Moving on to Autumn. Fall represents the aspect of Nature which embodies condensation and crystallization. In Autumn, trees drop their leaves so that their simplest and most essential form is revealed, plants die back and reveal the stones of the earth. Letting go of what is not needed, revealing the inner or essential part. Metal is the element that represents fall.

This is the time of transition from the bright, yang energy of Summer to the dark, yin season of Winter. We gather and store the last of our harvest, stocking up and then letting go and reducing to only the most important things. Condense and refine – that is the metal element. The body organs that go with the metal element are the lungs, respiratory system and the colon or large intestine.

Autumn is the time of withering and decay, so the emotion associated with Autumn and the Metal element is grief and loss. However, death can also be a releasing and letting go of old behaviors and emotions or things that no longer serve us. Not only should we clean out the garden, we should clean out our closets and book shelves and old behaviors.

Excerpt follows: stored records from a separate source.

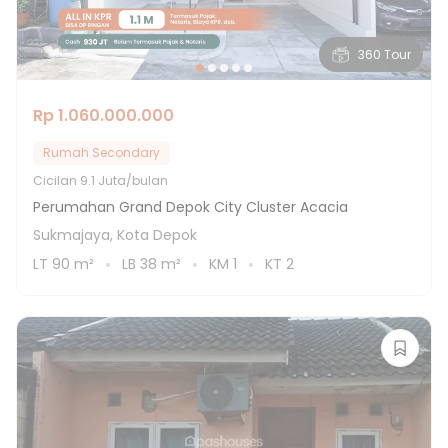
360 Tour
Rp 1.060.000.000
Rumah Secondary
Cicilan
9.1 Juta/bulan
Perumahan Grand Depok City Cluster Acacia
Sukmajaya, Kota Depok
LT
90
m²
LB
38
m²
KM
1
KT
2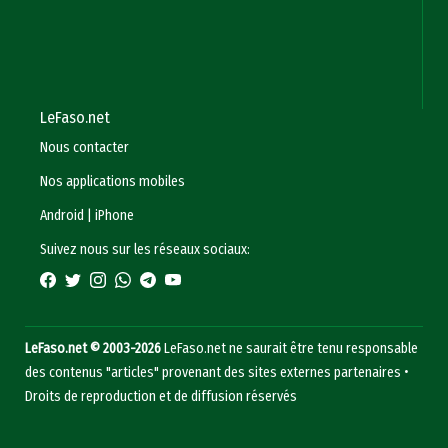
LeFaso.net
Nous contacter
Nos applications mobiles
Android
|
iPhone
Suivez nous sur les réseaux sociaux:
LeFaso.net © 2003-2026
LeFaso.net ne saurait être tenu responsable
des contenus "articles" provenant des sites externes partenaires •
Droits de reproduction et de diffusion réservés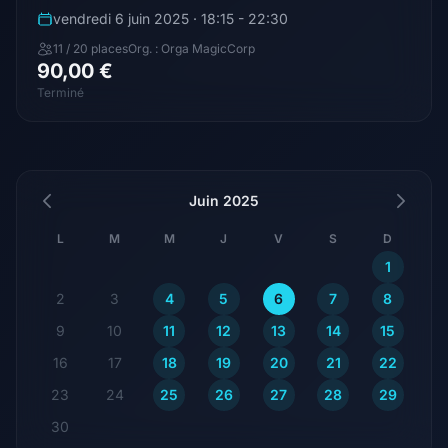
vendredi 6 juin 2025 · 18:15 - 22:30
11 / 20 places
Org. : Orga MagicCorp
90,00 €
Terminé
Juin 2025
L
M
M
J
V
S
D
1
2
3
4
5
6
7
8
9
10
11
12
13
14
15
16
17
18
19
20
21
22
23
24
25
26
27
28
29
30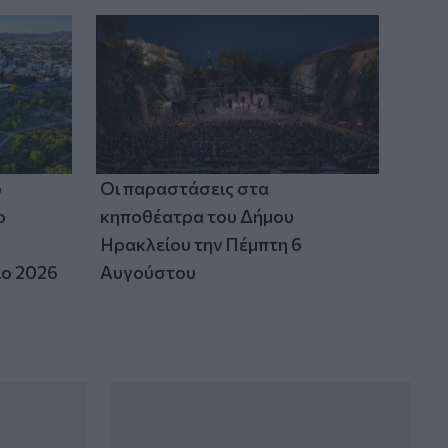
Ένωση Εργαζομένων Βενιζελείου: Ο
κυκλικός κόμβος να μην επηρεάσει τη
λειτουργία του νοσοκομείου
ο
Οι παραστάσεις στα
ο
κηποθέατρα του Δήμου
Ηρακλείου την Πέμπτη 6
ιο 2026
Αυγούστου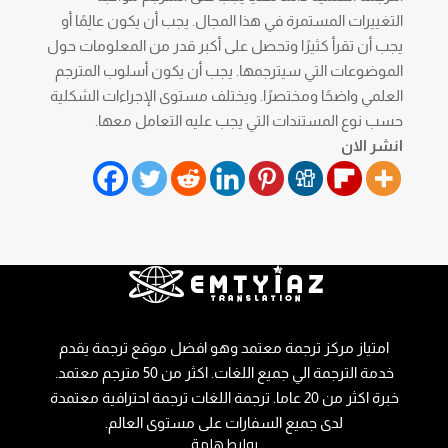
التغييرات المستمرة في هذا المجال. يجب أن يكون عالِمًا أو
يجب أن تقرأ كثيرًا وتحصل على أكبر قدر من المعلومات حول
الموضوعات التي سيترجمها. يجب أن يكون أسلوب المترجم
العلمي واضحًا ومختصرًا. ويختلف مستوى الإجراءات الشكلية
حسب نوع المستندات التي يجب عليه التعامل معها.
انشر الان
امتياز مركز ترجمة معتمد وهو افضل موقع ترجمة يقدم
خدمة الترجمة الي جميع اللغات. اكثر من 50 مترجم معتمد.
خبرة اكثر من 20 عاما. ترجمة اللغات ترجمة احترافية معتمدة
لدى جميع السفارات على مستوى العالم.
روابط هامة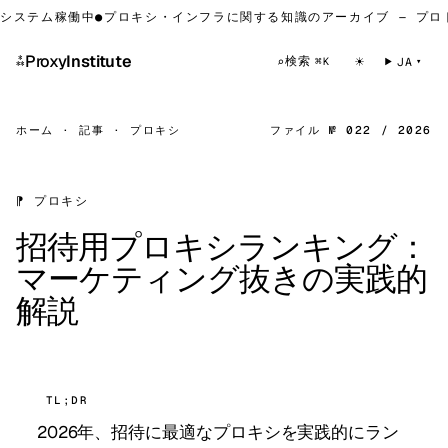
ステム稼働中
●
プロキシ・インフラに関する知識のアーカイブ — プロトコ
⁂
Proxy
Institute
☀
検索
⌕
JA
⌘K
ホーム
·
記事
·
プロキシ
ファイル № 022 / 2026
⁋ プロキシ
招待用プロキシランキング：
マーケティング抜きの実践的
解説
TL;DR
2026年、招待に最適なプロキシを実践的にラン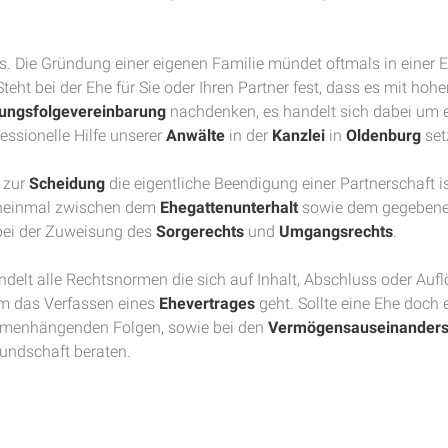
. Die Gründung einer eigenen Familie mündet oftmals in einer E
teht bei der Ehe für Sie oder Ihren Partner fest, dass es mit hoh
ungsfolgevereinbarung
nachdenken, es handelt sich dabei um 
essionelle Hilfe unserer
Anwälte
in der
Kanzlei
in
Oldenburg
set
 zur
Scheidung
die eigentliche Beendigung einer Partnerschaft i
heinmal zwischen dem
Ehegattenunterhalt
sowie dem gegebenen
 bei der Zuweisung des
Sorgerechts
und
Umgangsrechts
.
ndelt alle Rechtsnormen die sich auf Inhalt, Abschluss oder Aufl
m das Verfassen eines
Ehevertrages
geht. Sollte eine Ehe doch 
menhängenden Folgen, sowie bei den
Vermögensauseinanders
undschaft beraten.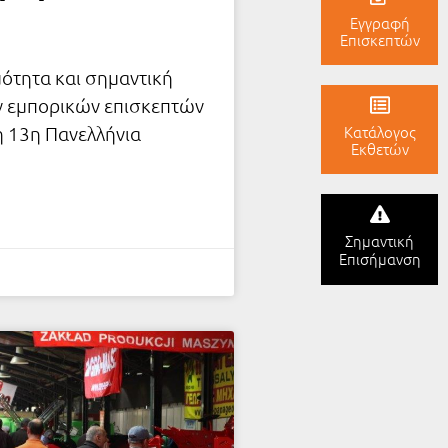
Εγγραφή
Επισκεπτών
ότητα και σημαντική
ν εμπορικών επισκεπτών
η 13η Πανελλήνια
Κατάλογος
Εκθετών
Σημαντική
Επισήμανση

Ways that we can enhance and balance our Metal element would include massage, dry-brushing, drinking fluids, and eating a high-fiber diet. The pungent foods of autumn would be garlic, onions, radishes, ginger, horseradish, broccoli, winter squash, pumpkin and peppers The best thing for our lungs and immune system support is to practice deep breathing everyday – not just on the days you have a yoga practice.

The metal element is related to the mucus membranes which line both respiratory and digestive systems. These mucus membrane linings are the body’s first line of immune defense. Most infections will enter through this route. So, metal is also symbolic of our immune response like a metal shield.